Cabe dizer portanto que a EU tem sido o farol da inovação e ciência – mas o resto do mundo não se tem apercebido, senão a importância da UE pararia de decrescer.
A entrevista abunda em verdadeiros achados de retórica, língua de pau, gabarolice e disparates. Um último:
“Defendo um imposto digital europeu, o que não só seria a forma de impor maior justiça fiscal a empresas americanas que não pagam impostos em território europeu, como uma fonte de receita para o orçamento europeu. Só que para isso é necessária aquela união de que falei há pouco. Precisamos de uma unanimidade sobre este tema, o que é difícil, mas estou convencido de que lá chegaremos”.
Nunca nenhum imposto novo, ou aumento dos existentes, deixou de ser apresentado como um grande progresso em nome de um bem maior; e a engenharia de impostos sempre apresentou os prejudicados como poucos e os beneficiados como muitos, o que pode até no curto prazo ser verdade. Neste caso, o negócio é ainda mais sumarento: beneficiamos todos e os americanos pagam.
Claro que não pagam: ou os clientes europeus deixam de ter acesso ao que agora têm, ou pagarão por isso de uma forma ou de outra.

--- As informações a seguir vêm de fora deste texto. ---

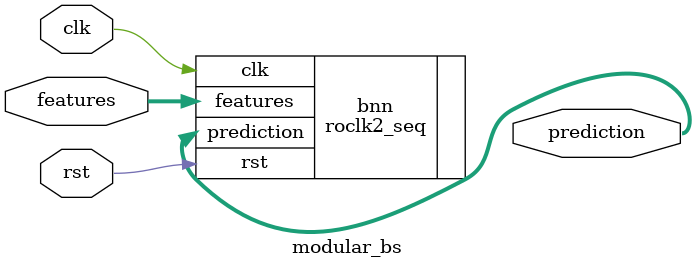
<source format=v>
`ifndef DUTNAME
`define DUTNAME modular_bs
parameter FEAT_CNT = 4;
parameter FEAT_BITS = 4;
parameter HIDDEN_CNT = 4;
parameter CLASS_CNT = 4;
`define WEIGHTS0 0
`define WEIGHTS1 0
`else
    `include `BSTRINGS
`endif
module `DUTNAME #(
`ifdef PARAMS
`include `PARAMS
`endif
  ) (
  input clk,
  input rst,
  input [FEAT_CNT*FEAT_BITS-1:0] features,
  output [$clog2(CLASS_CNT)-1:0] prediction
  );

  localparam Weights0 = `WEIGHTS0 ;
  localparam Weights1 = `WEIGHTS1 ;

  roclk2_seq #(.FEAT_CNT(FEAT_CNT),.FEAT_BITS(FEAT_BITS),.HIDDEN_CNT(HIDDEN_CNT),.CLASS_CNT(CLASS_CNT),.Weights0(Weights0),.Weights1(Weights1)) bnn (
    .clk(clk),
    .rst(rst),
    .features(features),
    .prediction(prediction)
  );

endmodule

</source>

Enfim, Moedas é ainda muito novo e logo que acabe de ornar a Gulbenkian com as suas luzes pode bem ser que regresse à vida pública, através do seu partido de sempre. É de esperar que este tenha entretanto resolvido os seus problemas, de uma maneira ou de outra. Qualquer uma serve, aliás, porque Passos Coelho “foi o melhor primeiro-ministro desde o 25 de Abril” enquanto “há que reconhecer que o papel de Rui Rio também foi difícil. Estar na oposição em Portugal é dificílimo”.